Reconstituer la bioéthique pour sauver la démocratie ?

Publié le 6 Oct, 2008

A l’occasion de la prochaine révision des lois de bioéthique et soixante ans après l’adoption de la Déclaration universelle des droits de l’homme, Emmanuel Hirsch, directeur du département de recherche en éthique à l’université Paris-Sud XI, rappelle que les professionnels de santé doivent appliquer dans leur mission auprès des personnes vulnérables et menacées dans leur dignité, le respect des valeurs qui fondent la démocratie.

Ceux qui œuvrent au quotidien dans le soin et la recherche “comprennent le processus engagé après la Shoah comme relevant d’une responsabilité qui les concerne de manière spécifique” et de ce fait la “prise en compte des réflexions développées depuis le code de Nuremberg (1947) s’avère d’autant plus indispensable” que ces professionnels se trouvent confrontés à “des actes qui pourraient mettre en danger la dignité humaine par un usage impropre de la biologie et de la médecine“.

Un large débat public est donc indispensable, qui ne peut être le seul apanage des organismes éthiques car ceux-ci “ne semblent plus en capacité d’énoncer seuls de manière convaincante” les repères nécessaires. Il faudra avoir le courage de comprendre “nos responsabilités personnelles“, “avoir le courage de les assumer“, et repenser les fondements mêmes de nos lois de bioéthique.

Aucun organisme ne peut aujourd’hui certifier que les encadrements successifs fixés par la loi, résisteront à la quête effrénée de victoires promises sur la maladie et sur la mort, de performances scientifiques et de résultats économiques. La fascination pour ces “progrès” est si grande que la simple interrogation sur leur légitimité devient un affront et l’on peut craindre que les Droits de l’homme deviennent peu à peu, une notion obsolète.

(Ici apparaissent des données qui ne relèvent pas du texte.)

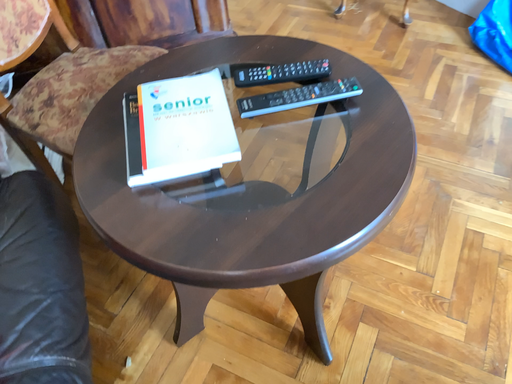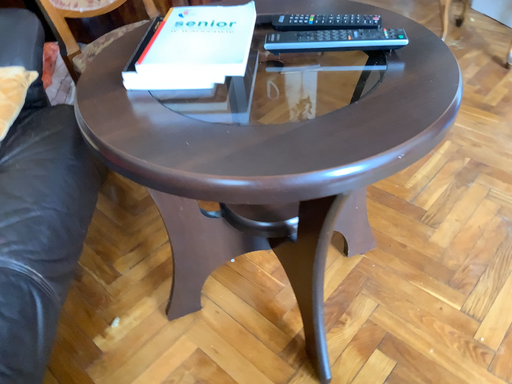
Question: How did the camera likely rotate when shooting the video?

Choices:
 (A) rotated downward
 (B) rotated upward

Answer: (B)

Procréation médicalement assistée, tests génétiques, prélèvements d’organes, interventions sur le génome humain, mort médicalement assistée : “les fondements ainsi que la vocation du soin ne sont-ils pas bafoués en trop de circonstances, au risque de considérer tolérables des mentalités, des procédures et des actes préjudiciables à l’idée même de dignité humaine ?” “Les pratiques extrêmes de la biomédecine induisent des représentations de l’homme et de la vie qui abolissent progressivement les principes mêmes de la civilisation.”

Emmanuel Hirsch invite donc à une réflexion pluraliste basée sur des fondements cohérents et transparents “qui incarnent une conception forte de l’idée d’humanité“, au risque de devoir “refonder la bioéthique.” “ll y va d’enjeux démocratiques évidents.”

Emmanuel Hirsch étant également directeur de l’Espace éthique de l’Assistance Publique – Hôpitaux de Paris (AP-HP), nous annonçons que l’Organisation mondiale de la santé (OMS) vient de désigner officiellement l’Espace éthique de l’AP-HP comme « Centre collaborateur ». Jusqu’à présent seules trois autres institutions à travers le monde collaboraient avec l’OMS spécifiquement sur les questions éthiques : au Chili, au Canada et aux États-Unis.